--- START ---

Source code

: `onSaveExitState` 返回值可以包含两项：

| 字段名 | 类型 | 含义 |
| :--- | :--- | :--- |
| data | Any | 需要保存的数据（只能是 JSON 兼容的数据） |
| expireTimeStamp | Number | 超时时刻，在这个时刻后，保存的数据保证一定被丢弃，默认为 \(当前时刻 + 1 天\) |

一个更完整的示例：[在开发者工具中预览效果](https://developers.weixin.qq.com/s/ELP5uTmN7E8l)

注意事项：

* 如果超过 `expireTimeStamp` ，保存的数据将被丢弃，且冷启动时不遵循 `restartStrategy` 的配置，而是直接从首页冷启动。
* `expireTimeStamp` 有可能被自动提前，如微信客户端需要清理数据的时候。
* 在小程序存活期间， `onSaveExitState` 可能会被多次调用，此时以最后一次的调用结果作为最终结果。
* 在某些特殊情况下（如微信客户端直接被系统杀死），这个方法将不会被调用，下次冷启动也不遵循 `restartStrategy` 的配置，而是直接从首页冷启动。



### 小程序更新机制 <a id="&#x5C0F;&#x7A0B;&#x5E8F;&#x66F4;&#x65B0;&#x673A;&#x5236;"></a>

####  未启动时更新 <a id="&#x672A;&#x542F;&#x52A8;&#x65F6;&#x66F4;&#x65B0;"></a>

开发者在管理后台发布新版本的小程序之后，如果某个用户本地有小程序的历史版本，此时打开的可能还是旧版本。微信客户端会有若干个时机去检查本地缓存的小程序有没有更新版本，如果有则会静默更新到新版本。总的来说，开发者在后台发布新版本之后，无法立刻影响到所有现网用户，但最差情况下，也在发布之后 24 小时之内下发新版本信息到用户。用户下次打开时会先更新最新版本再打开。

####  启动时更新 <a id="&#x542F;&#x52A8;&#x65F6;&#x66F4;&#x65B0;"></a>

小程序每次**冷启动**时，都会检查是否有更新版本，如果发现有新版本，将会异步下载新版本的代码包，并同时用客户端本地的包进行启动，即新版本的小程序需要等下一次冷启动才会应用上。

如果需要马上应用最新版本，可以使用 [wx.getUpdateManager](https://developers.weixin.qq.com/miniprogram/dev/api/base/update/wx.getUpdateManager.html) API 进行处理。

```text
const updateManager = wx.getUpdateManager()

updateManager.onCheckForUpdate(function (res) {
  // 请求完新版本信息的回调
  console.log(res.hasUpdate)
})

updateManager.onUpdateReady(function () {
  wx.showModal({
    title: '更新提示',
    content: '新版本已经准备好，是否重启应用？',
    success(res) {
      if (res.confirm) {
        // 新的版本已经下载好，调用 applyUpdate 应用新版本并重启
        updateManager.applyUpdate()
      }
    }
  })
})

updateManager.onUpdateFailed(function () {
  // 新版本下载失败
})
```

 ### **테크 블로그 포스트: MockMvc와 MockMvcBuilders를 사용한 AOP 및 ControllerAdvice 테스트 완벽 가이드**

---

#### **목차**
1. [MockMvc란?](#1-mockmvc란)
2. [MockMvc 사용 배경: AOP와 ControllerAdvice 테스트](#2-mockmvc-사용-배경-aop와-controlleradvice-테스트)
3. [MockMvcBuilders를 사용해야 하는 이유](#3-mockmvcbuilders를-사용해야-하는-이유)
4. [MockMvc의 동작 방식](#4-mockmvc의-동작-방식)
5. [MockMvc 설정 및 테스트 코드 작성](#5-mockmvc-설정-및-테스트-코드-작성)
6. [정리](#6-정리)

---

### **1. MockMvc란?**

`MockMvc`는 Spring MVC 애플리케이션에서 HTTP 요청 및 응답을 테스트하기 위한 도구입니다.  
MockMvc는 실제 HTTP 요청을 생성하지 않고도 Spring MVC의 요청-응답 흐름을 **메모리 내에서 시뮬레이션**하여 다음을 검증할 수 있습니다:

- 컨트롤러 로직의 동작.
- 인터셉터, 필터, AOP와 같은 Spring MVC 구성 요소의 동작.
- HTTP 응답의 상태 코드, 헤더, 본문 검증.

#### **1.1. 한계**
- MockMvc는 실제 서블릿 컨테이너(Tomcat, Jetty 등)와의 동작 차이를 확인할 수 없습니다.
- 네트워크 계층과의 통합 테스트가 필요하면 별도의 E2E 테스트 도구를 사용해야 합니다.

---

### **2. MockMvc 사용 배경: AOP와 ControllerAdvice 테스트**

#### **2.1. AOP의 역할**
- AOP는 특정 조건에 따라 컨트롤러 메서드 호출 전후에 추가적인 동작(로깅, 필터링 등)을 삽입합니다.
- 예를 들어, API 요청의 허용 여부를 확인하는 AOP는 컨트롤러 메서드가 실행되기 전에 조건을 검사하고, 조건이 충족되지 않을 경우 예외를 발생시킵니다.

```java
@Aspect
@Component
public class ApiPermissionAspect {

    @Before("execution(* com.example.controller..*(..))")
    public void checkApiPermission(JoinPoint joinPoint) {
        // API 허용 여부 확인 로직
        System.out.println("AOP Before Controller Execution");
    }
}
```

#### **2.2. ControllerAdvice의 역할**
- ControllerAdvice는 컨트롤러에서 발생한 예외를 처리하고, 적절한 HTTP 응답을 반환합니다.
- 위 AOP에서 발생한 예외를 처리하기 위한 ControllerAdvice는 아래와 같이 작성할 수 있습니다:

--- END ---

- [What needs to be done]:
In the listing above, how many lines hold the word "public"? Give the number and nothing more.

- [Answer for the task]:
2